In light of this principle, R. Goren rules that autopsies for the sake of medical training should be permitted in the State of Israel, even according to the positions of the Noda Biyehuda and the Chatam Sofer (ibid., pp. 214-215).
 It should be noted that a question arises whether or not the prohibition to disfigure a corpse applies when the disfigurement is executed for some benefit. We shall discuss the issue in one of the coming lectures in this series dealing with the topic of autopsies.
 Responsa Shevet Yehuda, no. 19, letter 2.
 Shemirat Shabbat ke-Hilkhata, chap. 32, note 2. See also the words of R. Farbstein, Assia LIII-LIV, p. 103.

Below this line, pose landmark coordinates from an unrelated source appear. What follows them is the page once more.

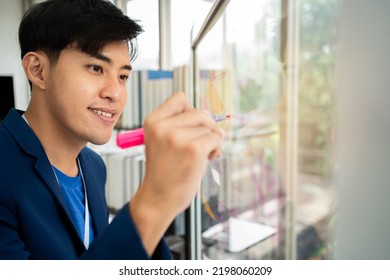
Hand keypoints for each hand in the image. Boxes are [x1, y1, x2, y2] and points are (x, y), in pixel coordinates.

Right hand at [129, 92, 223, 254]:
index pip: (179, 98)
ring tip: (200, 156)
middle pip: (198, 113)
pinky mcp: (194, 149)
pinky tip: (207, 159)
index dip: (190, 110)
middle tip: (204, 141)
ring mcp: (178, 137)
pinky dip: (216, 149)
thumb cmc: (163, 172)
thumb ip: (177, 125)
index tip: (193, 123)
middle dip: (206, 127)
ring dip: (211, 141)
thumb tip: (207, 115)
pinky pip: (215, 139)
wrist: (159, 198)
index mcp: (152, 122)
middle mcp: (163, 127)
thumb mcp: (160, 141)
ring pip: (208, 127)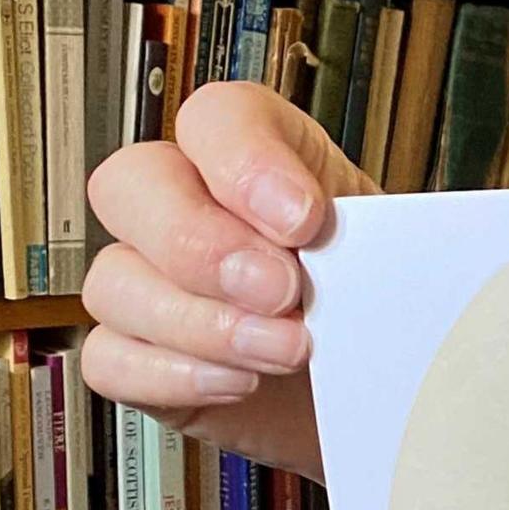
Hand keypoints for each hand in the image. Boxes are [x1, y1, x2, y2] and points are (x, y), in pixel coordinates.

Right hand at [80, 82, 377, 479]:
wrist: (382, 392)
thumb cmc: (382, 309)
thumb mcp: (398, 256)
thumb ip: (379, 234)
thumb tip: (377, 236)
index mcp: (262, 160)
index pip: (215, 117)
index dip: (245, 161)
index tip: (305, 220)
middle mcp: (191, 207)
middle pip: (130, 183)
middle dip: (203, 243)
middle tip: (283, 291)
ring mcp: (153, 281)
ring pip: (114, 280)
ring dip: (202, 322)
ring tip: (288, 351)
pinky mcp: (140, 356)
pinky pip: (109, 358)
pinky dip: (174, 376)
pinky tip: (240, 382)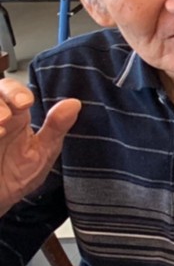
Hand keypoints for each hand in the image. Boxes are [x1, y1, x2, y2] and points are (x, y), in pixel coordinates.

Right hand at [0, 79, 80, 214]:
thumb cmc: (17, 176)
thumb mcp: (41, 153)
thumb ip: (56, 127)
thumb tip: (75, 103)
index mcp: (14, 115)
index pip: (11, 90)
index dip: (16, 91)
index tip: (26, 103)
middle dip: (1, 98)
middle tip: (8, 118)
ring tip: (0, 129)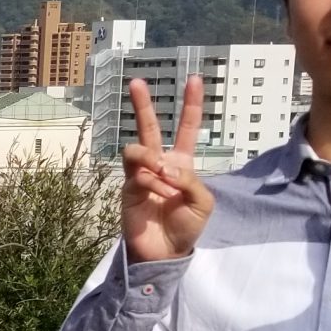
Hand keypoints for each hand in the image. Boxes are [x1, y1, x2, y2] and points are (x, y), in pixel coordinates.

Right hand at [121, 77, 212, 263]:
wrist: (164, 251)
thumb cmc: (186, 226)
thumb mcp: (203, 202)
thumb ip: (190, 179)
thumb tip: (164, 165)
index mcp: (182, 163)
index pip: (187, 128)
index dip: (191, 104)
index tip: (194, 79)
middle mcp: (159, 163)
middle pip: (150, 127)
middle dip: (142, 104)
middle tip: (136, 82)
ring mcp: (141, 174)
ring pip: (138, 148)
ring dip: (152, 159)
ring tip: (163, 177)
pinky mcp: (127, 187)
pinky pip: (137, 173)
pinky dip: (151, 181)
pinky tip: (160, 194)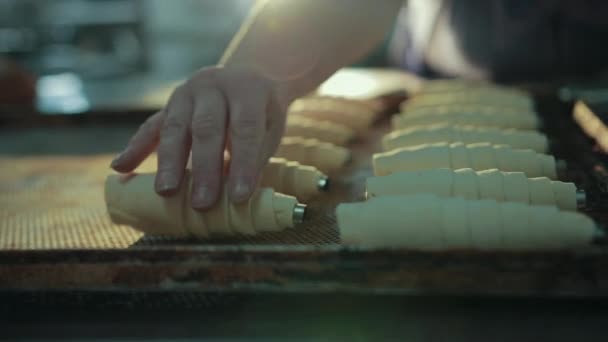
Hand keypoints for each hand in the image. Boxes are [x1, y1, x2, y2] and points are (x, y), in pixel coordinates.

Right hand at [111, 66, 291, 209]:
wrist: (244, 76)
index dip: (243, 163)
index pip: (245, 128)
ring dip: (169, 162)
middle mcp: (213, 86)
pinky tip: (121, 167)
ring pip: (175, 127)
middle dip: (203, 168)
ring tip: (166, 192)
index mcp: (247, 90)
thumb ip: (256, 155)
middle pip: (207, 128)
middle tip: (201, 202)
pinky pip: (151, 126)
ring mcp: (187, 93)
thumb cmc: (261, 111)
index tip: (239, 196)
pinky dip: (135, 147)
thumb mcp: (271, 126)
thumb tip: (239, 196)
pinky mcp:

 Regarding the Rambam, see also Responsa Iggerot Moshe, Orach Chayyim, IV, no. 80 (who, in a particular case, permits a doctor to return home on Shabbat, even when this involves a Torah prohibition); R. Avidan, Shabbat u-Mo'ed be-Tzahal, pp. 39-48; R. Goren, Meshiv Milchama, I, pp. 236-242; Minchat Shelomo, I, no. 8 (who rejects the Iggerot Moshe); Sefer Assia IV, pp. 60-71.
 R. Yisraeli disagrees with R. Herzog on this point (see Amud ha-Yemini, p. 211) for the following reasons: 1) We do not take into account the fact that there are people who will not accept the halakhic ruling, but rather we rule for the entire nation. 2) Many have come to abandon observance of the mitzvot precisely because they thought that it is impossible to reconcile the Torah with national life. 3) There are times that the extra policeman who goes out on the mission will bring about the rescue; thus, even the Torah-observant minority among the policemen is significant. 4) R. Herzog's approach will lead to a reduction in the number of observant people in the ranks of the police, and this will have many negative consequences.
 It should be noted that the Netziv writes that the Torah cannot possibly require the coronation of a king, not in accordance with the spirit of the times, etc., "for a matter concerning government borders upon danger to life which sets aside positive precepts. Therefore it is impossible to absolutely command the appointment of a king, as long as the nation has not agreed to bear the burden of a king, after having seen that the surrounding countries are governed with greater order" (Ha'amek Davar, Devarim 17:14).